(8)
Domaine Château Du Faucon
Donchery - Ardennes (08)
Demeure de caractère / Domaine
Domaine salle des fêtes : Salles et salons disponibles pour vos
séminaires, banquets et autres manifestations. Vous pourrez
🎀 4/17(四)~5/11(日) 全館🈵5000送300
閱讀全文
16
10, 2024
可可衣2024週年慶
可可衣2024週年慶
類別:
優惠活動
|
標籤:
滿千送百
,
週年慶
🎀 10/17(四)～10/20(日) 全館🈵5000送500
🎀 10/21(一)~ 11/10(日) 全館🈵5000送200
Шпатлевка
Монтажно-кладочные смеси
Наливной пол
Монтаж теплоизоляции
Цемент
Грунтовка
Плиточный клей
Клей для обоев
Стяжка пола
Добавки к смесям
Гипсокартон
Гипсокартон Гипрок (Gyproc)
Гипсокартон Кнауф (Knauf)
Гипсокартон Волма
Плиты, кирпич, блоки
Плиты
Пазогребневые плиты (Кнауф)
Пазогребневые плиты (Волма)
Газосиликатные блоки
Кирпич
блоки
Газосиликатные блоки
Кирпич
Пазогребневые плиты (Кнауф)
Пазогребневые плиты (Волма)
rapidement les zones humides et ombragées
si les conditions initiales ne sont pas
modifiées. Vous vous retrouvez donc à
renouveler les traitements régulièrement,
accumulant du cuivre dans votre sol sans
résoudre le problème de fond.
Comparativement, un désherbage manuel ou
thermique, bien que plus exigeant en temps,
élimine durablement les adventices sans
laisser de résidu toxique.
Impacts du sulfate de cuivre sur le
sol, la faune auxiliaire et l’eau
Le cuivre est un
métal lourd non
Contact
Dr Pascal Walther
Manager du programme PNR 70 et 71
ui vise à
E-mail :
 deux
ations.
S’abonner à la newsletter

○ ○ ○ ○ ○ ○ ○

▶ **REQUEST**:
Check each line of the records for the string "блоки" and copy those that have it.

▶ **RESPONSE BELOW**:
Плиты, кирпич, блоки
Газосиликатные блоки
блоки
Газосиликатные блоки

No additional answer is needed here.